When it comes to public landmarks and architecture, Rotterdam very much does its own thing. Where else but the Netherlands’ second city would you find Piet Blom’s brilliantly garish cube houses – or, for that matter, the huge city-centre statue locals have fondly nicknamed the ‘buttplug gnome’?
In recent years, all focus has been on the city’s waterways as architects look to transform Europe’s biggest port city into a pioneer of floating architecture. And no such project has received more attention than the huge floating dairy farm that opened to much fanfare in the Merwehaven harbour area in 2018.
Now Goldsmith, the architectural practice behind that project, have just unveiled the design for a chicken and cress farm that will be built alongside it.
Like its predecessor, Floating Farm Poultry aims to help the city produce more of its own food and show local children how modern farms operate.

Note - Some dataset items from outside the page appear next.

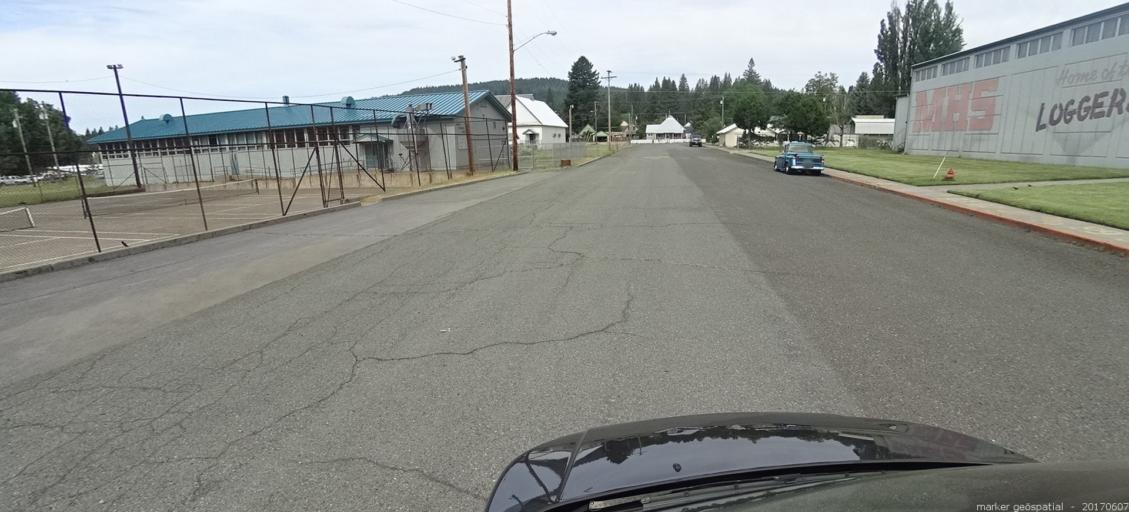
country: US
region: California
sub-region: Siskiyou County
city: McCloud
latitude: 41.2538
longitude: -122.1343
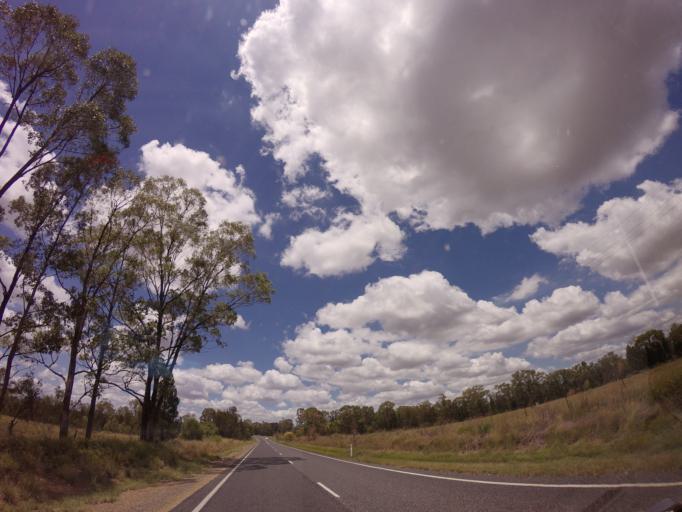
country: AU
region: Queensland
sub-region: Western Downs
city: Dalby
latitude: -27.9726
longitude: 151.1080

It also points to a not-all-that-distant future in which overcrowded cities may turn to waterways to host increasing numbers of homes and businesses.

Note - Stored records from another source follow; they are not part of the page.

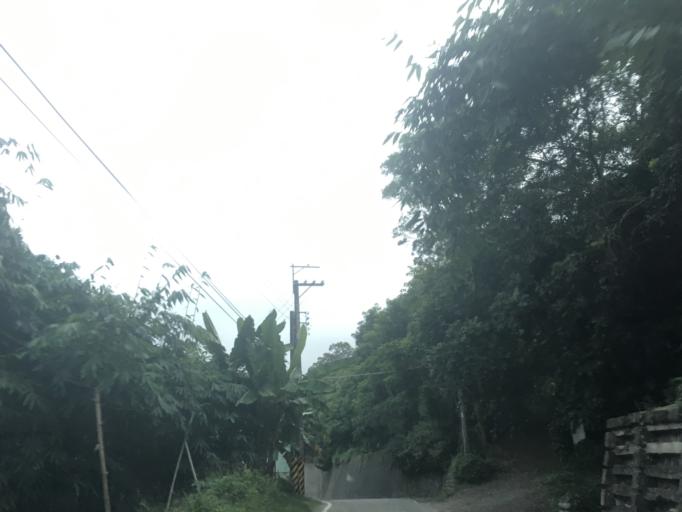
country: TW
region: Taiwan
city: Fengyuan
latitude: 24.1903
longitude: 120.7482
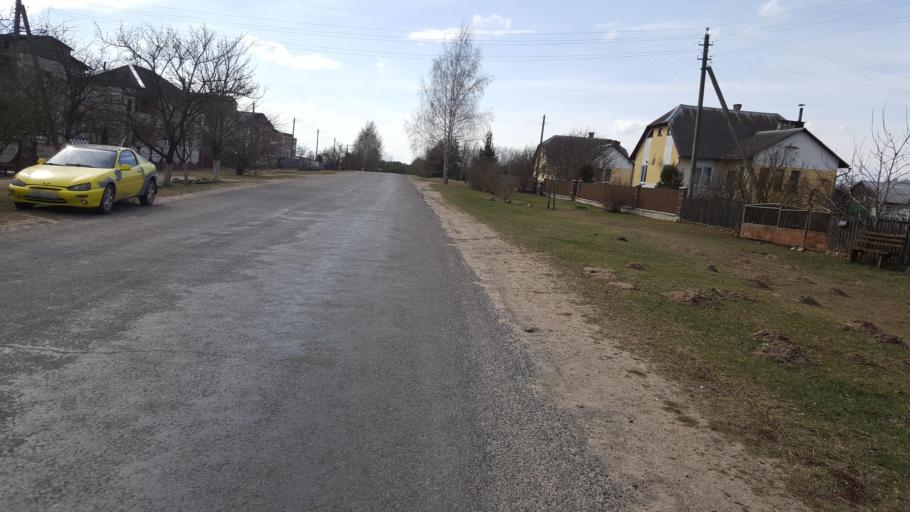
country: BY
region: Brest
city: Kamyanyets
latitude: 52.3942
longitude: 23.9977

The farm will consist of two storeys above the water’s surface, plus one beneath. Some 7,000 hens will occupy the top floor, an LED-powered cress farm the basement, and processing areas for the eggs and cress the middle floor. Public walkways will allow visitors to observe the day-to-day running of the farm.
And if you were worried an industrial city centre might not be the best spot to raise healthy chickens, the architects insist the structure will be more ‘animal-friendly’ than most traditional farms. Triangular glass windows offer them plenty of natural light, while solar panels on the roof will provide constant shade.
Goldsmith has designed the structure for the Floating Farm Holding company that also runs the dairy farm. And it seems the city may be getting a lot more local produce where that came from: the firm says these two unusual buildings are just the beginning of an extensive floating ‘food strip’.
So will this pioneering initiative prove as enduring as the rest of the city’s showpiece architecture? We’d like to think so.